Please retype all of the data below, word for word.

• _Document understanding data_

========

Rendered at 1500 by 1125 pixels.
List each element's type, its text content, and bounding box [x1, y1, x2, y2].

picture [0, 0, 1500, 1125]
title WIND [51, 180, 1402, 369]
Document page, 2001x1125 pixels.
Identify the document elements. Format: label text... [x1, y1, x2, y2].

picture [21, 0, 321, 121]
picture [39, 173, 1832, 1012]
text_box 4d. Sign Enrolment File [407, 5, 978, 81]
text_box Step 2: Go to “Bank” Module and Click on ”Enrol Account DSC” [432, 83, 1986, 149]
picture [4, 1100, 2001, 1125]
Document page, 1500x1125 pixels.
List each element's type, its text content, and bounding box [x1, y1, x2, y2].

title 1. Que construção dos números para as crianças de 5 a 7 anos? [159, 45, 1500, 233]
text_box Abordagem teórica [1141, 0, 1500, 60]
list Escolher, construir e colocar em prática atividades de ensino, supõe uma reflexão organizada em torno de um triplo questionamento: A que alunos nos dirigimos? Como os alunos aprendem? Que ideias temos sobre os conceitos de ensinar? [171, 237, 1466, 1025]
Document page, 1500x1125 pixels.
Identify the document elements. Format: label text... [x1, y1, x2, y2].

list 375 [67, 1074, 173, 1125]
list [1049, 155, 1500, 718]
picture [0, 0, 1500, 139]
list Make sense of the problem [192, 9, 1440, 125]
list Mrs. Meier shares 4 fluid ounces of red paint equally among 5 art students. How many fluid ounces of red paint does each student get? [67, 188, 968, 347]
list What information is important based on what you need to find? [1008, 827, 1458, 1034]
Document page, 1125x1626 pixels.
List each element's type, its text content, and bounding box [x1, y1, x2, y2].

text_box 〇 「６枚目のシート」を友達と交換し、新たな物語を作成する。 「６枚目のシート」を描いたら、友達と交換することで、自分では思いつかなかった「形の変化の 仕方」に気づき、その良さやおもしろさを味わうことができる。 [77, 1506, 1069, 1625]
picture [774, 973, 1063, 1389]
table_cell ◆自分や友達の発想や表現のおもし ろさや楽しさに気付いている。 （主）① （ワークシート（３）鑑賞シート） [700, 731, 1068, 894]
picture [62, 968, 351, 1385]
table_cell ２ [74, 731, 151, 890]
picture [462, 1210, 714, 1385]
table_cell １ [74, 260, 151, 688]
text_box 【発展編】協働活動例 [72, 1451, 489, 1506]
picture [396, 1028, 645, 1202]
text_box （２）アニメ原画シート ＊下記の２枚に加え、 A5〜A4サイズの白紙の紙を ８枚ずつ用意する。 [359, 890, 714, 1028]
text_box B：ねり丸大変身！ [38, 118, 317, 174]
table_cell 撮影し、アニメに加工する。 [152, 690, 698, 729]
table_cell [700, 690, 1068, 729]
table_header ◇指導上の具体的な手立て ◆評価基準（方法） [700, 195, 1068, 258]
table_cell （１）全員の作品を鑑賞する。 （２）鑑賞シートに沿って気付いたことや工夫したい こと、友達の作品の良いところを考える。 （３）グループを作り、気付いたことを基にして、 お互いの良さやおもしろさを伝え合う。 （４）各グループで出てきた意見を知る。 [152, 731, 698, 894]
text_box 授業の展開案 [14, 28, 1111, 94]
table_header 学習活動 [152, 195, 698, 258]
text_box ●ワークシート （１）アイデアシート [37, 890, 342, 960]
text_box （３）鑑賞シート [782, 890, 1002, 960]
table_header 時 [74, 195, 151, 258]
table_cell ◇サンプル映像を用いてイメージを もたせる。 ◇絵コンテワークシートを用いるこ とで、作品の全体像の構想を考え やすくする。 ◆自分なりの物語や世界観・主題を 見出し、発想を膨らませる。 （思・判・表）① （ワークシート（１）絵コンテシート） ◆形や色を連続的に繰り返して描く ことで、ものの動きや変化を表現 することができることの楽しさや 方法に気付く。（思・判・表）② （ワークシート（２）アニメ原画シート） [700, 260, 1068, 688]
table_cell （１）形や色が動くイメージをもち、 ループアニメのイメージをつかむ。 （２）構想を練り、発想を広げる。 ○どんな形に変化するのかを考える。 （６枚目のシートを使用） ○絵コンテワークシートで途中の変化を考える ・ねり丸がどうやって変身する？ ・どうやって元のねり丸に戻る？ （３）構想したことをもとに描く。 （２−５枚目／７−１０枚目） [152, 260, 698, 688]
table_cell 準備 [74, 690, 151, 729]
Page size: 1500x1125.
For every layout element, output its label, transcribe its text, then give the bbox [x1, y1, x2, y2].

========

• _Your solution_
Rendered at 1500 by 1125 pixels.
List each element's type, its text content, and bounding box [x1, y1, x2, y2].

picture [0, 0, 1500, 1125]
title WIND [51, 180, 1402, 369]
Document page, 2001x1125 pixels.
Identify the document elements. Format: label text... [x1, y1, x2, y2].

picture [21, 0, 321, 121]
picture [39, 173, 1832, 1012]
text_box 4d. Sign Enrolment File [407, 5, 978, 81]
text_box Step 2: Go to “Bank” Module and Click on ”Enrol Account DSC” [432, 83, 1986, 149]
picture [4, 1100, 2001, 1125]
Document page, 1500x1125 pixels.
List each element's type, its text content, and bounding box [x1, y1, x2, y2].

title 1. Que construção dos números para as crianças de 5 a 7 anos? [159, 45, 1500, 233]
text_box Abordagem teórica [1141, 0, 1500, 60]
list Escolher, construir e colocar em prática atividades de ensino, supõe uma reflexão organizada em torno de um triplo questionamento: A que alunos nos dirigimos? Como os alunos aprendem? Que ideias temos sobre os conceitos de ensinar? [171, 237, 1466, 1025]
Document page, 1500x1125 pixels.
Identify the document elements. Format: label text... [x1, y1, x2, y2].

list 375 [67, 1074, 173, 1125]
list [1049, 155, 1500, 718]
picture [0, 0, 1500, 139]
list Make sense of the problem [192, 9, 1440, 125]
list Mrs. Meier shares 4 fluid ounces of red paint equally among 5 art students. How many fluid ounces of red paint does each student get? [67, 188, 968, 347]
list What information is important based on what you need to find? [1008, 827, 1458, 1034]
Document page, 1125x1626 pixels.
List each element's type, its text content, and bounding box [x1, y1, x2, y2].

text_box 〇 「６枚目のシート」を友達と交換し、新たな物語を作成する。 「６枚目のシート」を描いたら、友達と交換することで、自分では思いつかなかった「形の変化の 仕方」に気づき、その良さやおもしろさを味わうことができる。 [77, 1506, 1069, 1625]
picture [774, 973, 1063, 1389]
table_cell ◆自分や友達の発想や表現のおもし ろさや楽しさに気付いている。 （主）① （ワークシート（３）鑑賞シート） [700, 731, 1068, 894]
picture [62, 968, 351, 1385]
table_cell ２ [74, 731, 151, 890]
picture [462, 1210, 714, 1385]
table_cell １ [74, 260, 151, 688]
text_box 【発展編】協働活動例 [72, 1451, 489, 1506]
picture [396, 1028, 645, 1202]
text_box （２）アニメ原画シート ＊下記の２枚に加え、 A5〜A4サイズの白紙の紙を ８枚ずつ用意する。 [359, 890, 714, 1028]
text_box B：ねり丸大変身！ [38, 118, 317, 174]
table_cell 撮影し、アニメに加工する。 [152, 690, 698, 729]
table_cell [700, 690, 1068, 729]
table_header ◇指導上の具体的な手立て ◆評価基準（方法） [700, 195, 1068, 258]
table_cell （１）全員の作品を鑑賞する。 （２）鑑賞シートに沿って気付いたことや工夫したい こと、友達の作品の良いところを考える。 （３）グループを作り、気付いたことを基にして、 お互いの良さやおもしろさを伝え合う。 （４）各グループで出てきた意見を知る。 [152, 731, 698, 894]
text_box 授業の展開案 [14, 28, 1111, 94]
table_header 学習活動 [152, 195, 698, 258]
text_box ●ワークシート （１）アイデアシート [37, 890, 342, 960]
text_box （３）鑑賞シート [782, 890, 1002, 960]
table_header 時 [74, 195, 151, 258]
table_cell ◇サンプル映像を用いてイメージを もたせる。 ◇絵コンテワークシートを用いるこ とで、作品の全体像の構想を考え やすくする。 ◆自分なりの物語や世界観・主題を 見出し、発想を膨らませる。 （思・判・表）① （ワークシート（１）絵コンテシート） ◆形や色を連続的に繰り返して描く ことで、ものの動きや変化を表現 することができることの楽しさや 方法に気付く。（思・判・表）② （ワークシート（２）アニメ原画シート） [700, 260, 1068, 688]
table_cell （１）形や色が動くイメージをもち、 ループアニメのイメージをつかむ。 （２）構想を練り、発想を広げる。 ○どんな形に変化するのかを考える。 （６枚目のシートを使用） ○絵コンテワークシートで途中の変化を考える ・ねり丸がどうやって変身する？ ・どうやって元のねり丸に戻る？ （３）構想したことをもとに描く。 （２−５枚目／７−１０枚目） [152, 260, 698, 688]
table_cell 準備 [74, 690, 151, 729]
Page size: 1500x1125.
For every layout element, output its label, transcribe its text, then give the bbox [x1, y1, x2, y2].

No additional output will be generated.